The oxidation products of DBT were also analyzed and determined by FTIR (as shown in FIG. 10) and GC-MS (as shown in FIGS. 11 and 12) as redOf exo-indicated sulphonesv _as(O=S=O)Andv _s(O=S=O)of sulfoxidesv _S=OThe peak of (A) appears at 1290 cm^-1，1155cm^-1And 1020 cm^-1In the vicinity, GC-MS further demonstrated the presence of both products. Furthermore, the compound is insoluble in a solvent as a catalyst, and the catalyst can be separated well by simple centrifugation and then recovered and recycled. Experiments prove that the catalytic activity of the catalyst is slightly reduced after the catalyst is recycled for 6 times (as shown in figure 13), which is probably caused by slight loss of the catalyst when the catalyst is centrifugally separated, but the catalytic effect still reaches 97.73 percent and still has high catalytic activity. The infrared spectrum data, XRD data and the like confirm that the compound is used as a catalyst and is not changed before and after the reaction, and the structural collapse before and after the reaction is proved (as shown in figures 14 and 15).
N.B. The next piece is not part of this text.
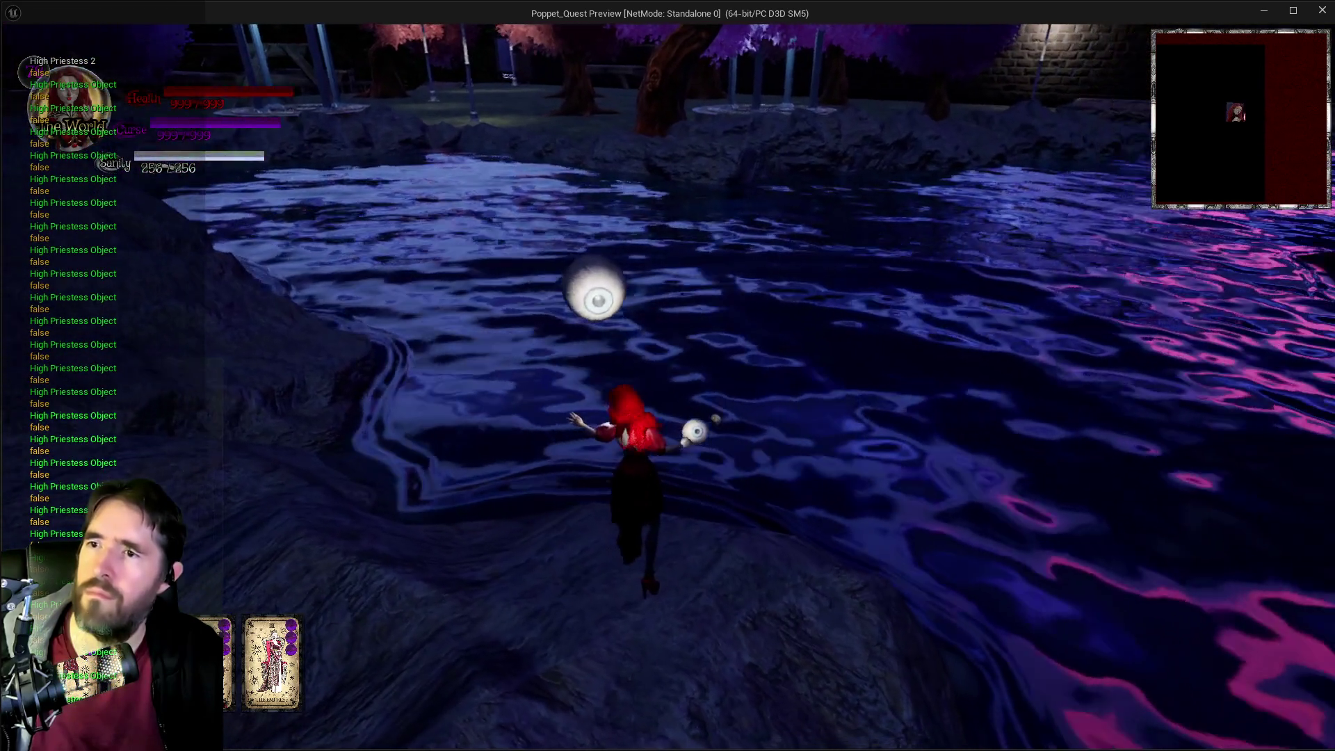
key("w")
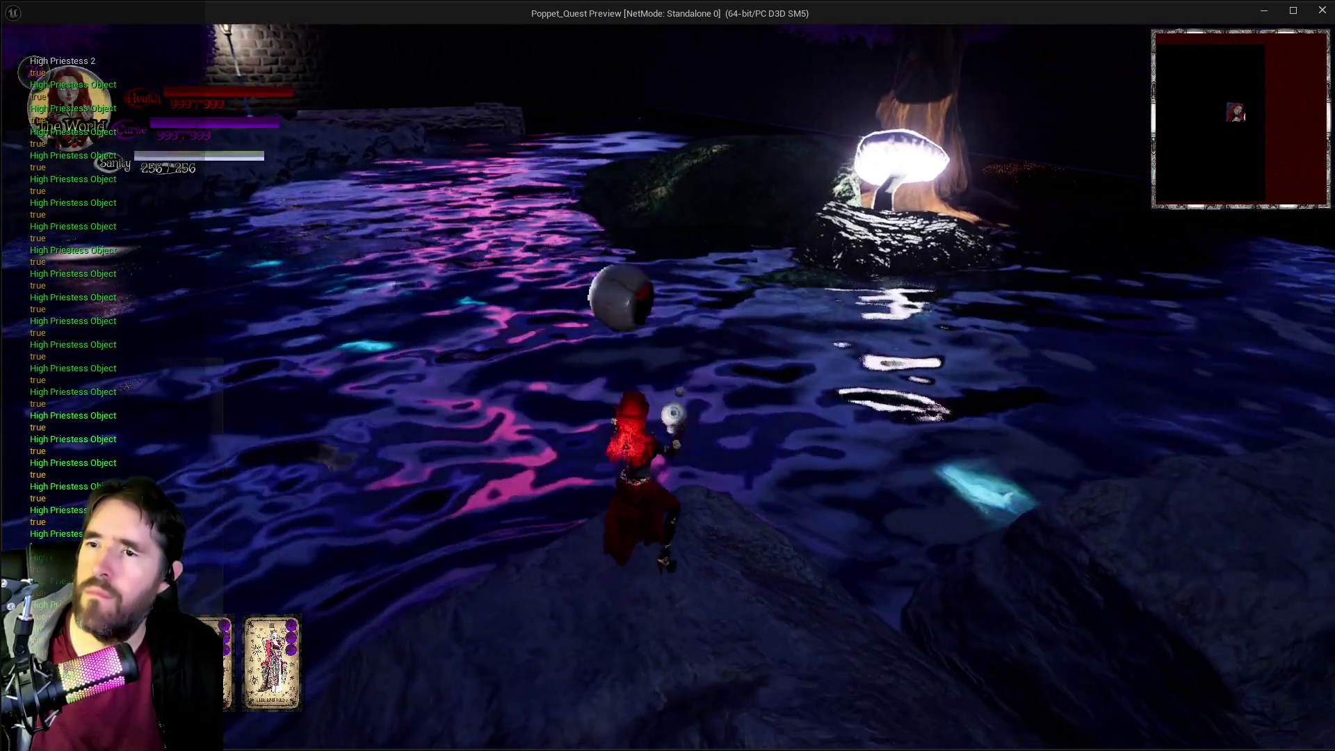
key("w")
In order to further confirm the oxidative desulfurization effect of the compound as a catalyst in fuel oil, a model oil containing DBT was selected for investigation. First, a model oil containing 500ppm of DBT was prepared: 4.4040g of n-tetradecane (internal standard substance) and 2.9318g of DBT are weighed and respectively added into a volumetric flask of 1000ml, n-octane is used for fixing the volume to the scale, and the mixture is shaken up to prepare the model oil containing 4000ppm of the n-tetradecane and 500ppm of sulfur content. Then, oxidative desulfurization is carried out by using the catalytic experiment method under the same conditions, and research results show that the DBT conversion rate can reach 96.46% within 8h (as shown in figure 16), and further research is carried out on the compound in a cycle experiment, after six times of cycle, the activity of the catalyst is slightly reduced, but the conversion rate can reach 94.02% (as shown in figure 17), and the compound still has high catalytic activity. Therefore, the prepared compound demonstrates high efficiency as a heterogeneous catalyst for the oxidative desulfurization effect of fuel.

Through research on the oxidative desulfurization activity of the prepared compound, the fact that the Dawson type polyacid intervenes in a metal-TBTZ organic framework can be found, the specific surface area of the Dawson type polyacid can be well improved, and the Dawson type polyacid can be highly uniformly dispersed on a molecular level; the combination of Dawson type polyacid and metal-BBPTZ organic framework realizes the synergistic catalysis, and the composite functional catalyst of '1 +1> 2' is obtained; the stable frame can effectively prevent the loss of the Dawson type polyacid molecular catalyst and improve the service life and efficiency of the catalyst.

Finally, it should be noted that: the above embodiments are only used to illustrate the technical solution of the present invention, and not to limit the same; while the invention has been described in detail and with reference to the foregoing embodiments, it will be understood by those skilled in the art that: the technical solutions described in the foregoing embodiments may still be modified, or some or all of the technical features may be equivalently replaced; and the modifications or the substitutions do not make the essence of the corresponding technical solutions depart from the scope of the technical solutions of the embodiments of the present invention.